→ About this exercise
Go through the data and report each line that holds the string "source".

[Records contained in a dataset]
________________

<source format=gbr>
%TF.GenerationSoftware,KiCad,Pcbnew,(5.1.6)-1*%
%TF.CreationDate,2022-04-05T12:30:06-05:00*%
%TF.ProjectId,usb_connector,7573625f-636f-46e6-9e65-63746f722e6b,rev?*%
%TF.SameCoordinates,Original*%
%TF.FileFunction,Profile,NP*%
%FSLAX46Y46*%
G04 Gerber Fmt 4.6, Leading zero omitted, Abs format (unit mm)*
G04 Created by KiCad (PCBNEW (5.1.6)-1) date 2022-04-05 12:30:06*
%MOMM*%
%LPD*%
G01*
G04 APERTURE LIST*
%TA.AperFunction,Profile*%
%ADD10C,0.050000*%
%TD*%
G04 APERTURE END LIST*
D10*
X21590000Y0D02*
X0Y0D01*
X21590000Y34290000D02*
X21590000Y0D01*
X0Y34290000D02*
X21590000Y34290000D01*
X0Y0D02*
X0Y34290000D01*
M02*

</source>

________________

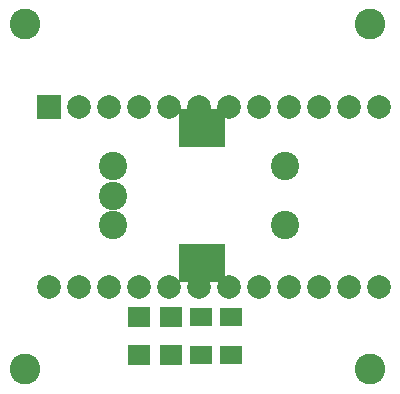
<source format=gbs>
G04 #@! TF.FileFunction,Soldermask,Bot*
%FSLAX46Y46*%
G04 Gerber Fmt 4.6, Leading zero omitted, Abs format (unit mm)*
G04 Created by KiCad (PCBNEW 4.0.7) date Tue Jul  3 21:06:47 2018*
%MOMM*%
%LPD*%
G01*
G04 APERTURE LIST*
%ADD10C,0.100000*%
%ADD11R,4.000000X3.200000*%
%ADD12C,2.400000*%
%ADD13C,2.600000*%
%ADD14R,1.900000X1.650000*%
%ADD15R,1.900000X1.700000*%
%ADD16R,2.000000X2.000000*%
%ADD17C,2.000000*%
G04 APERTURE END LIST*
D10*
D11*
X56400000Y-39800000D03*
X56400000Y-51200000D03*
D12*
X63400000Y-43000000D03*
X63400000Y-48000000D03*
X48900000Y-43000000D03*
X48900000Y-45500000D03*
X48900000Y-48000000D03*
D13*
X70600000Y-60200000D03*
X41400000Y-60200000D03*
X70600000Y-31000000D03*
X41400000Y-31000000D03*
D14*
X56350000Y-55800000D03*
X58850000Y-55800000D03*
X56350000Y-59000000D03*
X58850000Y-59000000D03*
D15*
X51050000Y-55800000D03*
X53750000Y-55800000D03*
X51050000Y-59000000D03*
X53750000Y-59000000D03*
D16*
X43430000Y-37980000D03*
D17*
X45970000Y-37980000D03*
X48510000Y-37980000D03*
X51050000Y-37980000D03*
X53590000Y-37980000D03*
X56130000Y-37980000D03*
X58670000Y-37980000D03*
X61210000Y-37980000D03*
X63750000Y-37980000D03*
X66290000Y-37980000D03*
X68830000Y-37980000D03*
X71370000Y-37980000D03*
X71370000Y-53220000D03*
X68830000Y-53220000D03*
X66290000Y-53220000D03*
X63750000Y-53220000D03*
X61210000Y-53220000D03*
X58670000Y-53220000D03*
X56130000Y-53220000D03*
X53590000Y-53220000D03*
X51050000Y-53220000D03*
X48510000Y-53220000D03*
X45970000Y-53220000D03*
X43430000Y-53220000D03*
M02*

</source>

________________

→ Task solution
<source format=gbr>
</source>
<source format=gbs>
</source>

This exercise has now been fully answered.